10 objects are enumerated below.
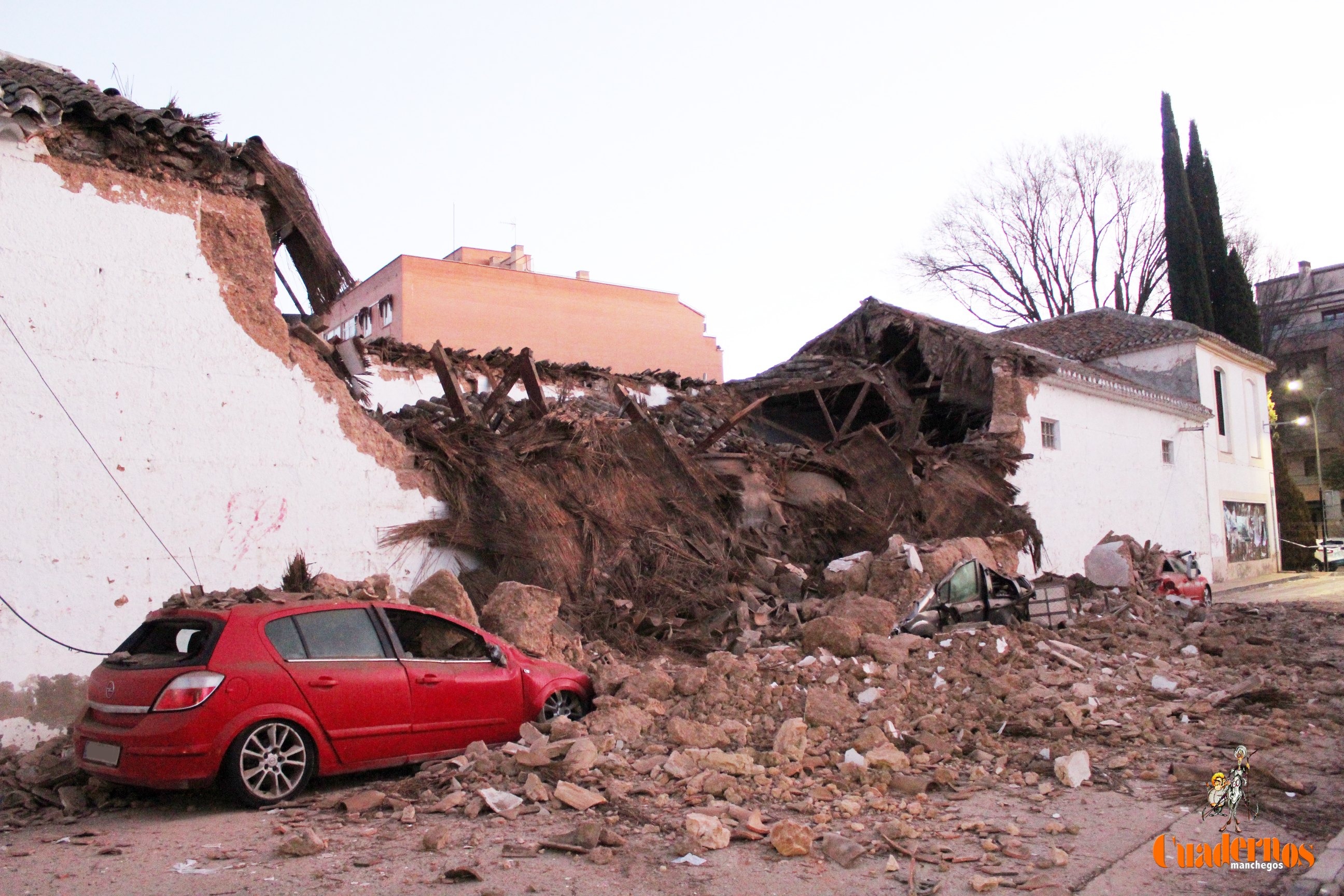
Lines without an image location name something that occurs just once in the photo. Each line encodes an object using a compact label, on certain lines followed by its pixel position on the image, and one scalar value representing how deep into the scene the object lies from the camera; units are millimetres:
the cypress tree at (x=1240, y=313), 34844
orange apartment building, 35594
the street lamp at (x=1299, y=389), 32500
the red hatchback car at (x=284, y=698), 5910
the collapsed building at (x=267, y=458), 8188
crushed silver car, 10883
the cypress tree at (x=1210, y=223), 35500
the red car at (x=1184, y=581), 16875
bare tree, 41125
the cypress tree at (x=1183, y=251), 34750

--

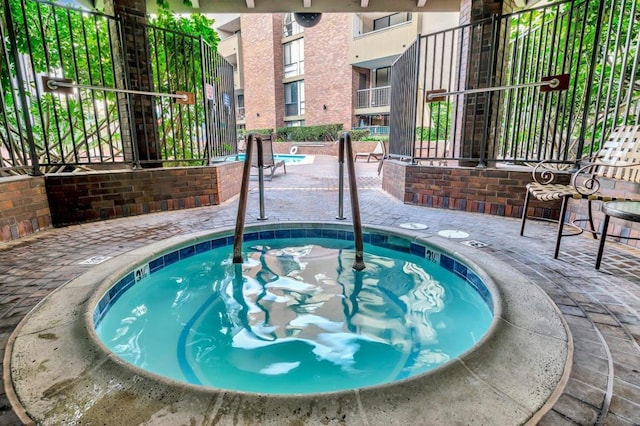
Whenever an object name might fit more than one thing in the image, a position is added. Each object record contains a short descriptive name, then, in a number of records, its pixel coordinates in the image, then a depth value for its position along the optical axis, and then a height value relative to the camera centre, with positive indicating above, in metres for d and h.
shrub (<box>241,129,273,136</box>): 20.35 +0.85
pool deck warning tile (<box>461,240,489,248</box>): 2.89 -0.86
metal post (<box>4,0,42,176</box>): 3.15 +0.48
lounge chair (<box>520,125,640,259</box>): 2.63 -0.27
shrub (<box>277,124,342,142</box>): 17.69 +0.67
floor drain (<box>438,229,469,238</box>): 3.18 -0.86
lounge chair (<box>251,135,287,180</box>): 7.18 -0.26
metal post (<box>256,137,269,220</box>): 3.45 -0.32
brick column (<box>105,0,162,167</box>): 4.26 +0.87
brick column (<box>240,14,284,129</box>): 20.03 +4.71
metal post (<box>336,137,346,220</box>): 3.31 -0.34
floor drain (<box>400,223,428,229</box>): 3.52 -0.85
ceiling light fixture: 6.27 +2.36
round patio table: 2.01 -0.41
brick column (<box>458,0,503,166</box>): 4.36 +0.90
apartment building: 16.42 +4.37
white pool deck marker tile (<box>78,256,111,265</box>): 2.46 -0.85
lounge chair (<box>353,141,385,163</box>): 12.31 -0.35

* **Task item**
Nothing outside the stretch above, from the line with "10 objects are enumerated below." through the line with "the cypress tree at (x=1183, y=251), 34750", is set down. Transcribe that stretch exactly, ends included, but not its pictures.

* **Problem solution**
10 objects are enumerated below.
Lines without an image location name something that occurs just once in the photo. Each line encodes an object using a compact label, on certain lines followed by its pixel position on the image, and one scalar value representing how deep into the scene the object lies from the camera; units are millimetres:
the cypress tree at (x=1240, y=313), 34844
orange apartment building, 35594
the street lamp at (x=1299, y=389), 32500
the red hatchback car at (x=284, y=698), 5910
the collapsed building at (x=267, y=458), 8188
crushed silver car, 10883
the cypress tree at (x=1210, y=223), 35500
the red car at (x=1184, y=581), 16875
bare tree, 41125
the cypress tree at (x=1183, y=251), 34750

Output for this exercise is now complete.